Dinamarqueses tentam conter boicote muçulmano

Um dos maiores fabricantes de laticínios da Europa, a empresa dinamarquesa Arla, colocou anúncios nos principais jornais do Oriente Médio neste sábado, numa tentativa de encerrar um boicote a produtos da Dinamarca adotado por países muçulmanos.

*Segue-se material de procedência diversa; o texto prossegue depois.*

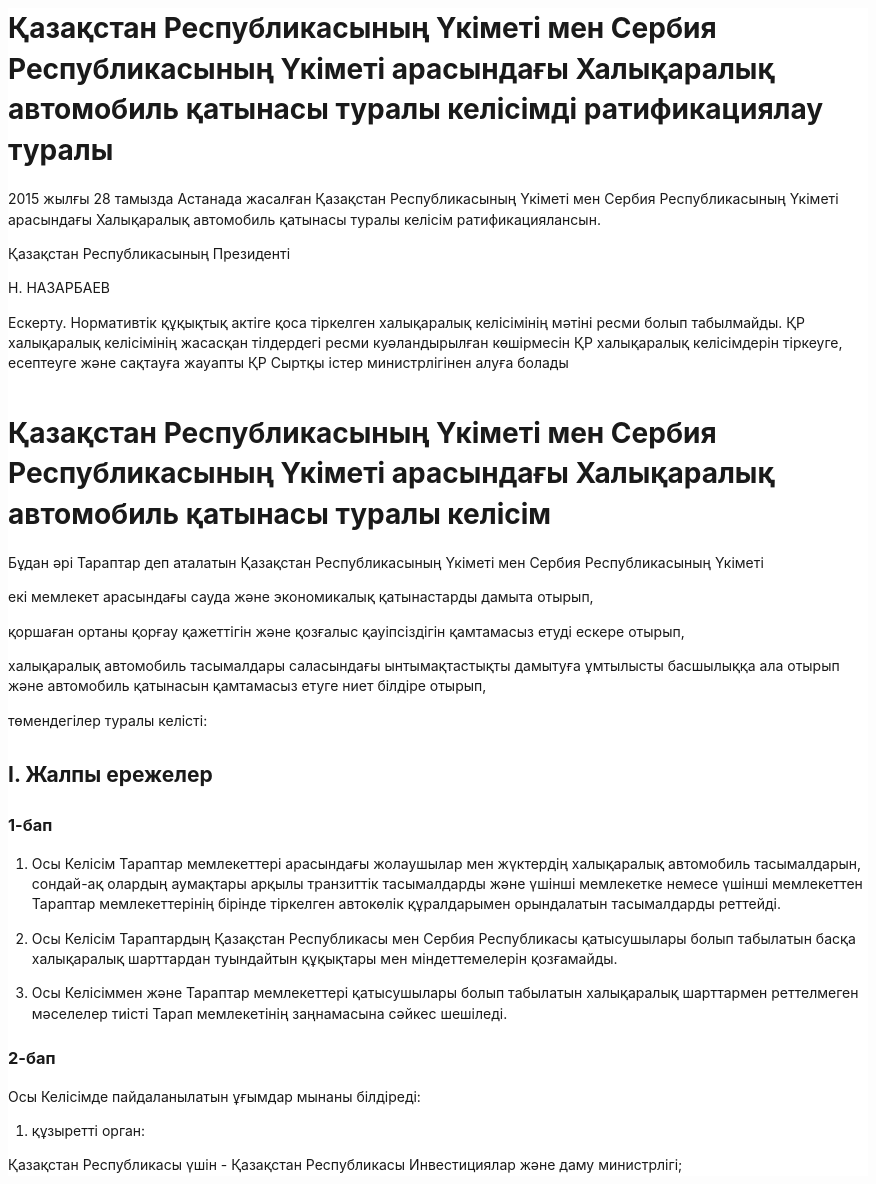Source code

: # Қазақстан Республикасының Үкіметі мен Сербия Республикасының Үкіметі арасындағы Халықаралық автомобиль қатынасы туралы келісімді ратификациялау туралы

2015 жылғы 28 тамызда Астанада жасалған Қазақстан Республикасының Үкіметі мен Сербия Республикасының Үкіметі арасындағы Халықаралық автомобиль қатынасы туралы келісім ратификациялансын.

Қазақстан Республикасының Президенті

Н. НАЗАРБАЕВ

Ескерту. Нормативтік құқықтық актіге қоса тіркелген халықаралық келісімінің мәтіні ресми болып табылмайды. ҚР халықаралық келісімінің жасасқан тілдердегі ресми куәландырылған көшірмесін ҚР халықаралық келісімдерін тіркеуге, есептеуге және сақтауға жауапты ҚР Сыртқы істер министрлігінен алуға болады

# Қазақстан Республикасының Үкіметі мен Сербия Республикасының Үкіметі арасындағы Халықаралық автомобиль қатынасы туралы келісім

Бұдан әрі Тараптар деп аталатын Қазақстан Республикасының Үкіметі мен Сербия Республикасының Үкіметі

екі мемлекет арасындағы сауда және экономикалық қатынастарды дамыта отырып,

қоршаған ортаны қорғау қажеттігін және қозғалыс қауіпсіздігін қамтамасыз етуді ескере отырып,

халықаралық автомобиль тасымалдары саласындағы ынтымақтастықты дамытуға ұмтылысты басшылыққа ала отырып және автомобиль қатынасын қамтамасыз етуге ниет білдіре отырып,

төмендегілер туралы келісті:

## І. Жалпы ережелер

### 1-бап

1. Осы Келісім Тараптар мемлекеттері арасындағы жолаушылар мен жүктердің халықаралық автомобиль тасымалдарын, сондай-ақ олардың аумақтары арқылы транзиттік тасымалдарды және үшінші мемлекетке немесе үшінші мемлекеттен Тараптар мемлекеттерінің бірінде тіркелген автокөлік құралдарымен орындалатын тасымалдарды реттейді.

2. Осы Келісім Тараптардың Қазақстан Республикасы мен Сербия Республикасы қатысушылары болып табылатын басқа халықаралық шарттардан туындайтын құқықтары мен міндеттемелерін қозғамайды.

3. Осы Келісіммен және Тараптар мемлекеттері қатысушылары болып табылатын халықаралық шарттармен реттелмеген мәселелер тиісті Тарап мемлекетінің заңнамасына сәйкес шешіледі.

### 2-бап

Осы Келісімде пайдаланылатын ұғымдар мынаны білдіреді:

1) құзыретті орган:

Қазақстан Республикасы үшін - Қазақстан Республикасы Инвестициялар және даму министрлігі;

As vendas da Arla na Arábia Saudita caíram drasticamente após um jornal da Dinamarca ter publicado uma série de caricaturas envolvendo o profeta Mohammed (Maomé).

Algumas das charges – impressas no jornal de maior circulação na Dinamarca, o Jyllands Posten – continham caricaturas do fundador do islamismo estereotipado como um terrorista islâmico.

O jornal pediu desculpas sobre o ocorrido, mas disse que estava testando os limites da liberdade de expressão sobre o islã.

Na quinta-feira, a Arábia Saudita convocou o seu embaixador em Copenhague de volta a Riad, afirmando que o governo dinamarquês não havia tomado as providências devidas com relação aos insultos feitos pelo jornal.

A religião islâmica proíbe imagens do profeta ou de Allah (Deus).

O boicote aos produtos dinamarqueses foi defendido nesta sexta-feira em sermões em mesquitas da Arábia Saudita, onde houve tambem protestos nas ruas.

Embaixadores de várias nações muçulmanas queixaram-se com o primeiro-ministro dinamarquês, Anders Fogh Rasmussen, que respondeu alegando que não tem o direito de dizer aos jornais o que devem ou não publicar.